AKIBAT GAGAL MENDIDIK DIRI SENDIRI
Oleh : Prof. DR. Imam Suprayogo
Pada akhir-akhir ini, tidak sedikit orang bersedih tatkala
mendengarkan berita bahwa kenakalan anak-anak sudah di luar batas kewajaran.
Melalui berbagai jenis media disebutkan bahwa ada belasan remaja beramai-ramai
memperkosa temannya sendiri. Padahal mereka itu, menurut beritanya, baru berada
pada usia sekolah dasar atau sekolah menengah. Mendengar berita itu, siapapun
akan merasakan kesedihan yang mendalam.
Berita tentang kenakalan tersebut, terjadi bukan saja di suatu
wilayah, tetapi juga terjadi di mana-mana. Ibarat gunung es, maka kejadian itu
sebanarnya sudah merata. Kenakalan remaja sudah menjadi gejala umum.
Seolah-olah anak-anak sekarang sudah tidak bisa dididik lagi. Atas kejadian
itu, orang pada umumnya menyalahkan pihak lain, seperti televisi, majalah,
koran, internet, facebook atau berbagai jenis media lainnya.
Sudah barang tentu, beberapa yang disebut sebagai penyebab
kenakalan dimaksud memang benar. Akan tetapi sebenarnya masih ada lagi faktor
yang tidak kurang pentingnya juga menjadi penyebabnya, ialah kegagalan
masing-masing orang atau masing-masing pihak dalam mendidik dirinya sendiri.
Biasanya, perilaku usia anak-anak tidak terlalu jauh dari perilaku orang tua.

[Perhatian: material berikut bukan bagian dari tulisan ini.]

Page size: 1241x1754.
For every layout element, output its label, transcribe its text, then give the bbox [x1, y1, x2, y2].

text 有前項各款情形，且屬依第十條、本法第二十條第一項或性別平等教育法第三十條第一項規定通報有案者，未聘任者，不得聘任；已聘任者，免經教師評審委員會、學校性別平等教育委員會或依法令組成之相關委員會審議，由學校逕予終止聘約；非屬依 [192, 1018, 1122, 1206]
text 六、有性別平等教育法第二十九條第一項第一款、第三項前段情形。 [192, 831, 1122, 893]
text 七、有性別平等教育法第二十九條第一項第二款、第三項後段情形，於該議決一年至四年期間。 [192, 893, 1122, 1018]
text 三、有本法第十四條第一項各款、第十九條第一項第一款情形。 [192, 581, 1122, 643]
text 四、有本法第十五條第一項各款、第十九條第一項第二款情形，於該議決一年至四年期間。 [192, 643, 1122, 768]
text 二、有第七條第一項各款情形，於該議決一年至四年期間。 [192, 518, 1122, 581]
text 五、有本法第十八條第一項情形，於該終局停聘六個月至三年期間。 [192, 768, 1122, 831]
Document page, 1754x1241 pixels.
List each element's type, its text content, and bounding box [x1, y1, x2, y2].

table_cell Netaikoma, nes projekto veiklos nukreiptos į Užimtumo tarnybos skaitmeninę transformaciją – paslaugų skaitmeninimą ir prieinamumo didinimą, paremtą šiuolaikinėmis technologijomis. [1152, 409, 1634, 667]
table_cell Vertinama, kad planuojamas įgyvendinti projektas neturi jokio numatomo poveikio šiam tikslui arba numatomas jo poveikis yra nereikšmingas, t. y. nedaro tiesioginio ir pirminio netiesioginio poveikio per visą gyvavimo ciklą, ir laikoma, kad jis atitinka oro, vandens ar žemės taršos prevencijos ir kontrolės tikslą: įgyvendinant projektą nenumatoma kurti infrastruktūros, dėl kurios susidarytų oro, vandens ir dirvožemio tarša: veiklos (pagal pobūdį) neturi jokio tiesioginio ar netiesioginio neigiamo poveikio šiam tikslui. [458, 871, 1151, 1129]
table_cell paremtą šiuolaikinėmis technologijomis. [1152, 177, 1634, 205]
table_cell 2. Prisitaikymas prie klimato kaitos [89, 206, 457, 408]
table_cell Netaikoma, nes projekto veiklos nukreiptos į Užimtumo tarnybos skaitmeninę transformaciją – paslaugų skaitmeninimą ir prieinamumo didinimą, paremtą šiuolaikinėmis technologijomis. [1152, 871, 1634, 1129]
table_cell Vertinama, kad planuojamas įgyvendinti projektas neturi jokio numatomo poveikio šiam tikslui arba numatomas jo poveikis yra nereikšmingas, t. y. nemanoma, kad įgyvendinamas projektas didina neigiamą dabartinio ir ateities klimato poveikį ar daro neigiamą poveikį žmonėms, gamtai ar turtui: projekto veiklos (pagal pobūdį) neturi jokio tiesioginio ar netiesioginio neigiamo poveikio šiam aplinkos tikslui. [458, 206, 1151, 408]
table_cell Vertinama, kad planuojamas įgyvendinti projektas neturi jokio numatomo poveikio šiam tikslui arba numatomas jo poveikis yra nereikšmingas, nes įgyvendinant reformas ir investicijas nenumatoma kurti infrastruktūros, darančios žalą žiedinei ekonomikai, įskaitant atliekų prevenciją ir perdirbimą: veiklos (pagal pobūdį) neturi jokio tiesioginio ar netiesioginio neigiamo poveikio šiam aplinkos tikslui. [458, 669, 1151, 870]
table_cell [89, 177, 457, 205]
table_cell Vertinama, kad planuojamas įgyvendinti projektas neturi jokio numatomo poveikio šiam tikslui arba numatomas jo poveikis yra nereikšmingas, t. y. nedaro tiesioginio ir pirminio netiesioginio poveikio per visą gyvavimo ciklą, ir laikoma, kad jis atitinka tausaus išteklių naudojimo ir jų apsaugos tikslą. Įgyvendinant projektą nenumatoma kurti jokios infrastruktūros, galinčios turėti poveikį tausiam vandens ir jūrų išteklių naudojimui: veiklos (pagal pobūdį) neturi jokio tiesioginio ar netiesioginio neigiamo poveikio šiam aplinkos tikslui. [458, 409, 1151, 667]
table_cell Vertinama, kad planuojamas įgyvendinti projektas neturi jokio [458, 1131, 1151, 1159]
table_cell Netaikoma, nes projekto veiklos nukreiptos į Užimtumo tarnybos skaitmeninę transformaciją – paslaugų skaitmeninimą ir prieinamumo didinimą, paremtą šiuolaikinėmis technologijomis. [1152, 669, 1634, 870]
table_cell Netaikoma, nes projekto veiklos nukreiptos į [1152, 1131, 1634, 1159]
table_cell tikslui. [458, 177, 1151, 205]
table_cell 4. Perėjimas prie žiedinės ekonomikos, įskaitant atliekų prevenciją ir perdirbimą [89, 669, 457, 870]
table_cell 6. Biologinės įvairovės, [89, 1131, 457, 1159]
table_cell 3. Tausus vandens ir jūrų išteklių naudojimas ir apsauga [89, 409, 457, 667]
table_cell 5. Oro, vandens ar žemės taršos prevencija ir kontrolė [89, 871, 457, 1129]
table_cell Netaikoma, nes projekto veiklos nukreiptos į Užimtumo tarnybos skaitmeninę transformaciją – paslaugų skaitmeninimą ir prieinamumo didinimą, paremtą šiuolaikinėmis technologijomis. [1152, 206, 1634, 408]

Orang tua yang dimaksudkan bisa saja adalah dari orang tuanya
sendiri, para guru, pejabat pemerintah, tokoh masyarakat, dan bahkan juga orang
yang disebut tokoh agama sekalipun. Sehari-hari, siapapun dan tidak terkecuali
anak-anak selalu melihat perilaku orang tua dimaksud secara terbuka, misalnya
saling berebut, saling menyalahkan dan menjatuhkan, memonopoli sumber-sumber
ekonomi tanpa batas, terjadi kesenjangan yang semakin melebar, tidak ada
kepedulian terhadap orang lain, dan bahkan juga jual beli seks, mabuk, dan
seterusnya.
Gambaran tentang keadaan yang menyedihkan tersebut sehari-hari
dipertontonkan kepada siapapun, tidak terkecuali kepada anak-anak. Sebenarnya,
siapapun termasuk anak-anak, memiliki suara hati, bahwa siapa saja harus
berperilaku jujur, adil, memperhatikan kehidupan sesama, tidak perlu berebut,
dan apalagi bermusuhan. Suara hati anak-anak tersebut tidak selalu sama dan
bahkan berlawanan dengan kenyataan sehari-hari yang mereka saksikan.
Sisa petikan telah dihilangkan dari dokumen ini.